'Waving At Airplanes': Dive Index's transcendental record is both deeply engaging and perfectly soothing
The downtempo electronic album features the soothing vocals of Natalie Walker and Merz and creates an other-worldly experience for listeners while dealing with themes of who we are and how we relate to one another
Dive Index returns with its fifth full-length album 'Waving At Airplanes', an immersive and delicately nuanced exploration of both the human condition and the condition of humanity. The collaborative project of electronic composer-producer Will Thomas, Dive Index has crafted a discography of minimalist electronic music that features a wide range of vocalists and straddles the balance between being deeply engaging and perfectly soothing.
'Waving At Airplanes' features the vocals of Natalie Walker (of trip-hop collective Daughter Darling) and critically-acclaimed English multi-instrumentalist Merz, keeping in tradition with Dive Index's choice to put together highly collaborative projects featuring a wide array of talent. And while Thomas's previous albums have all demonstrated his ability to create a cohesive record, this album sees him really sharpen his skills as he creates something that transcends easy listening and veers into an almost transcendental experience.
In creating this record, Thomas set specific parameters to his sound design, sourcing almost everything (percussion included) from a modular synthesizer. The only exceptions are some piano, acoustic guitar, and occasional extraneous sounds – nail gun, jackhammer – that leaked into the studio and were embraced into song.
The album draws its title from the almost childlike act of seeking the fleeting attention of passing strangers for the sake of sheer connection. It's a wonderfully unjaded action confined to the very young and the very lost, and occasionally, to the ones who forget themselves for a short moment. Other themes on the album include artificial intelligence ('Wish I Had A Pulse'), contentment with what we have ('Bruised and Beautiful') and the current political climate ('We Can’t Change The Channel', '19 Fools').
'Window to Window' (featuring Walker) is a beautiful downtempo track that deals with the notion of missed connections, including being in different places emotionally and recognizing the fragility of the human ego and its propensity to limit the experiences we might have otherwise been privileged to have. 'Near Enough' (featuring Merz) feels similarly soothing, with a sound that twinkles and reflects the song's theme of contentment.
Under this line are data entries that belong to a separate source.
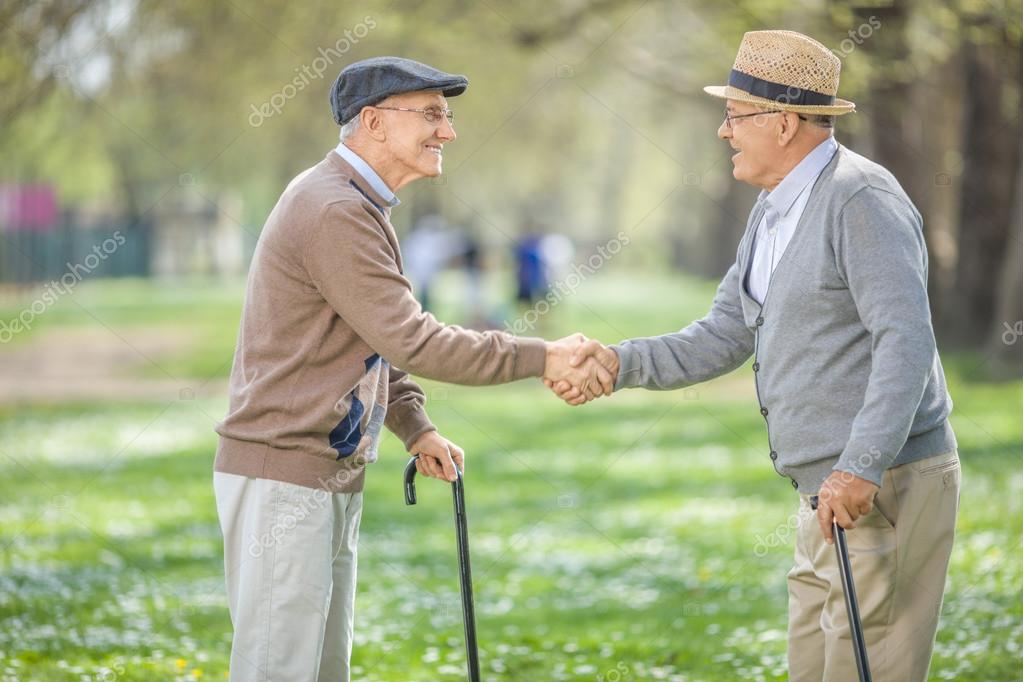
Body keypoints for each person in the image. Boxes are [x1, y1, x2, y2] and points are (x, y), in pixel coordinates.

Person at [551, 30, 960, 682]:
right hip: (821, 496)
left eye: (735, 116)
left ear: (785, 122)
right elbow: (724, 333)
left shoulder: (859, 200)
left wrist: (860, 467)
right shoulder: (772, 211)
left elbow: (904, 340)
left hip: (883, 487)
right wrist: (616, 362)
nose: (722, 132)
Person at [213, 56, 611, 682]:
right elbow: (417, 340)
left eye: (446, 117)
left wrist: (414, 426)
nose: (448, 131)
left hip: (321, 473)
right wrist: (544, 356)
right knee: (277, 671)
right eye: (431, 115)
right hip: (284, 476)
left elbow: (373, 341)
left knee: (320, 671)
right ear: (373, 122)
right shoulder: (334, 209)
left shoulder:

On this track, we are reminded that we are enough, and it's a wonderfully poignant message delivered with absolute simplicity and ease.
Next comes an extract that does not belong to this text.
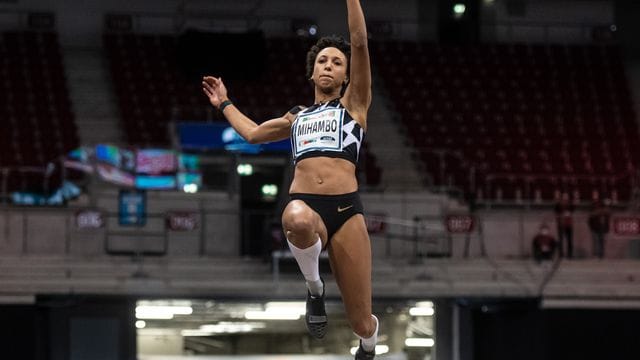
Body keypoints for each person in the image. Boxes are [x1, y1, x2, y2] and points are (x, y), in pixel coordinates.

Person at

The lyric video for the slightly more upbeat and dreamy 'Pristine Wilderness' (featuring Merz) was recently released and it matches the song's theme of desert beauty and touches on the ability of desert plants to all coexist peacefully. Despite being a downtempo song, it somehow manages to give off a summery vibe. In addition to this, Die Index also released an interactive music video for 'Wish I Had A Pulse' (featuring Walker), which is equal parts mesmerizing and educational, at least for anyone interested in how the music of Dive Index is created.
Co-written and produced by Thomas and mostly recorded in his studio near LA’s Laurel Canyon (with Merz contributing remotely from Joshua Tree), 'Waving At Airplanes' was mastered by Mike Bozzi at Hollywood’s legendary Bernie Grundman Mastering. The record is at once an audiophile delight and, warmed by Walker’s finely-grained timbre and Merz’s emotive expressions, a reassuringly visceral expression.
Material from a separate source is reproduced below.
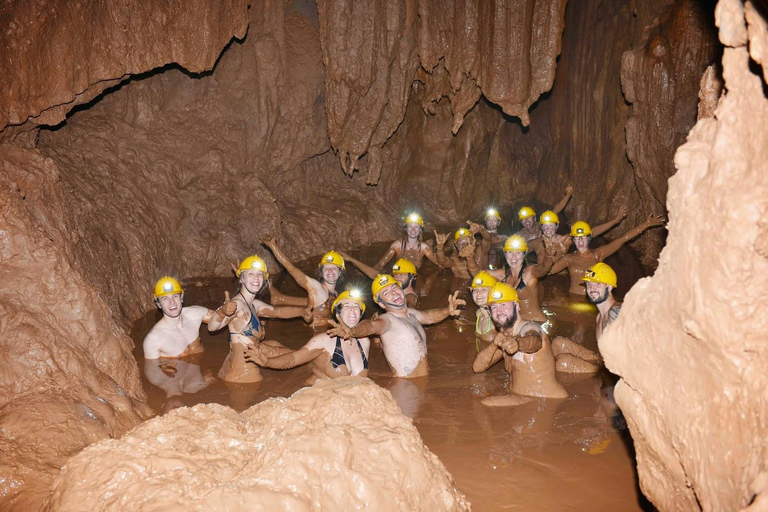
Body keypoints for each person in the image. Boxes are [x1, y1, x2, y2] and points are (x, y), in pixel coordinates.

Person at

Walker and Merz also contributed to Dive Index’s lauded second album 'Mid/Air', while other past Thomas collaborators on the project include Joseph Arthur, Mark Gardener (Ride), Ian Masters (Pale Saints) and Simone White. Thomas has also released multiple minimalist electronic albums as Plumbline, including two Roger Eno collaborations, as well as composing film scores, modern dance pieces, and developing sound installations.